Abhisit, para além de anunciar a intenção de dialogar, pensava ter apaziguado as "tropas" com a remoção da placa marcando o território feita pelos cambojanos mas o facto de estes terem substituído a dita placa por bandeiras ainda piorou a situação pois tornou-se mais evidente a "reclamação territorial e de soberania". Agora Phnom Penh reage ao pedido de Abhisit para a remoção das bandeiras classificando-o "provocativo".

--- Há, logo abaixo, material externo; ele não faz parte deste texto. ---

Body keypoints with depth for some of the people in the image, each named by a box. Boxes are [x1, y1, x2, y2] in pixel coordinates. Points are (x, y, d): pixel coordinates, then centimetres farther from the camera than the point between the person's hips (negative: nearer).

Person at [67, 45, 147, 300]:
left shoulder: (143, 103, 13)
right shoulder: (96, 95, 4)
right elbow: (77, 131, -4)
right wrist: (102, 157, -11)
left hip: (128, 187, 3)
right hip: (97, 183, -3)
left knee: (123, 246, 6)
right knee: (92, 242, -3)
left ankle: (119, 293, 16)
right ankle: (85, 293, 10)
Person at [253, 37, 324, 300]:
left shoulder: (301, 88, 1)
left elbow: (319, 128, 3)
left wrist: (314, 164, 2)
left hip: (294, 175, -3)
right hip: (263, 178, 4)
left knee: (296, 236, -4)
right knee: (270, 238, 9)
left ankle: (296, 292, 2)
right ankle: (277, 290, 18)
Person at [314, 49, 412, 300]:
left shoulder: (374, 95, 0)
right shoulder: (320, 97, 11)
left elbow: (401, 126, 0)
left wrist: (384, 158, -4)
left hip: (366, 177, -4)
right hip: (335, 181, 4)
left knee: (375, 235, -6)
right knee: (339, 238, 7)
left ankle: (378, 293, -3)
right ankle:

De igual modo os vermelhos, que estão, no momento, a ganhar apoio com a forma cuidada como têm mostrado os seus "dentes", vão-se organizando e continuando as suas actividades tendo já marcado e anunciado o calendário para os próximos tempos.

Outro dos sectores atento são os militares e uma vez mais correm os rumores de um golpe de estado o que de um ponto de vista meramente estatístico está correcto já que desde que há monarquia constitucional no país há um golpe de estado em média cada 4 anos e o último foi em 2006. É uma análise profundamente rudimentar mas com alguma lógica se é que golpes de estado fazem alguma lógica.
Abhisit entretanto esteve pressente no Fórum de Davos e numa entrevista ao correspondente da Bloomberg na Tailândia reafirmou a sua intenção de convocar eleições deixando no ar a ideia de que poderia ser um pouco mais cedo do que aquilo que se previa e, se assim for, poderemos vir a ter eleições no início do segundo trimestre do ano.

Entretanto os dois "cartoons" que hoje se publicam no Bangkok Post e no The Nation mostram bem a forma como muitos vêm o PM que na realidade luta diariamente pela própria sobrevivência no meio de tantos que tão pouco o consideram e nele confiam.